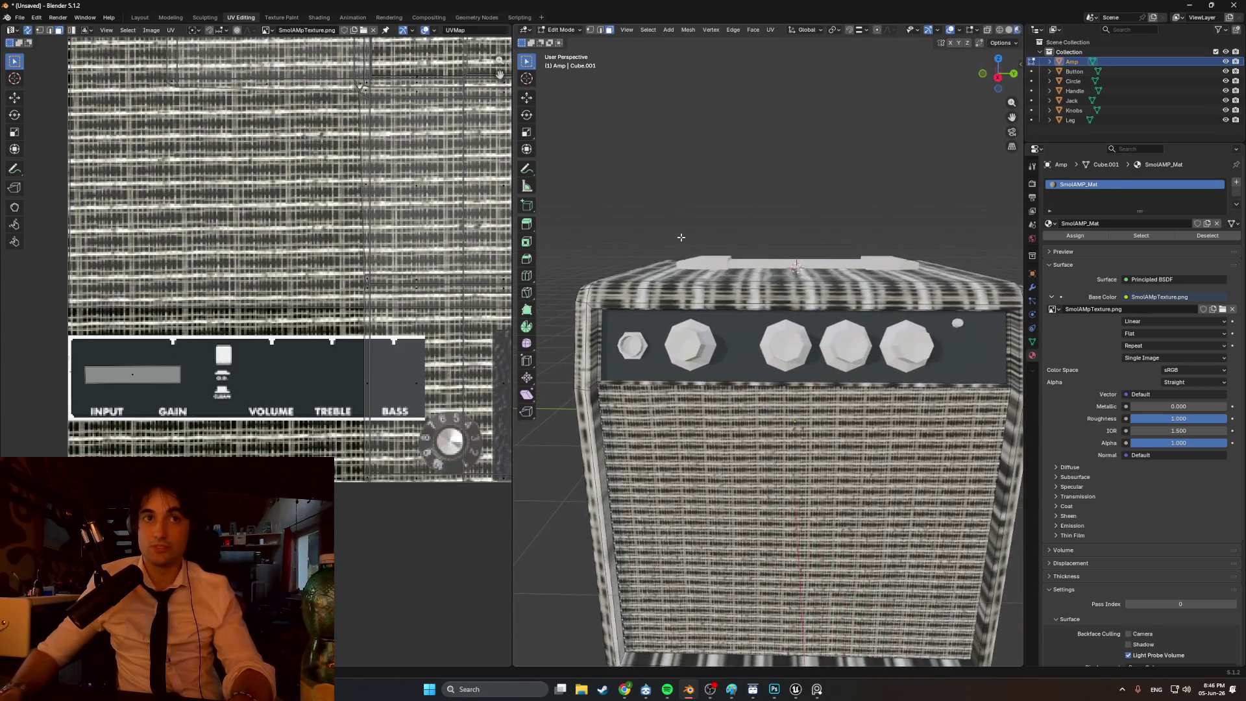
{"action": "mouse_move", "coordinate": [655, 324]}
{"action": "middle_mouse_down"}
{"action": "mouse_move", "coordinate": [668, 322]}
{"action": "mouse_move", "coordinate": [650, 316]}
{"action": "middle_mouse_up"}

* * *

== The problem ==
Should a picture appear among the entries, skip it and copy the rest exactly.

== Your response ==
{"action": "mouse_move", "coordinate": [655, 324]}
{"action": "middle_mouse_down"}
{"action": "mouse_move", "coordinate": [668, 322]}
{"action": "mouse_move", "coordinate": [650, 316]}
{"action": "middle_mouse_up"}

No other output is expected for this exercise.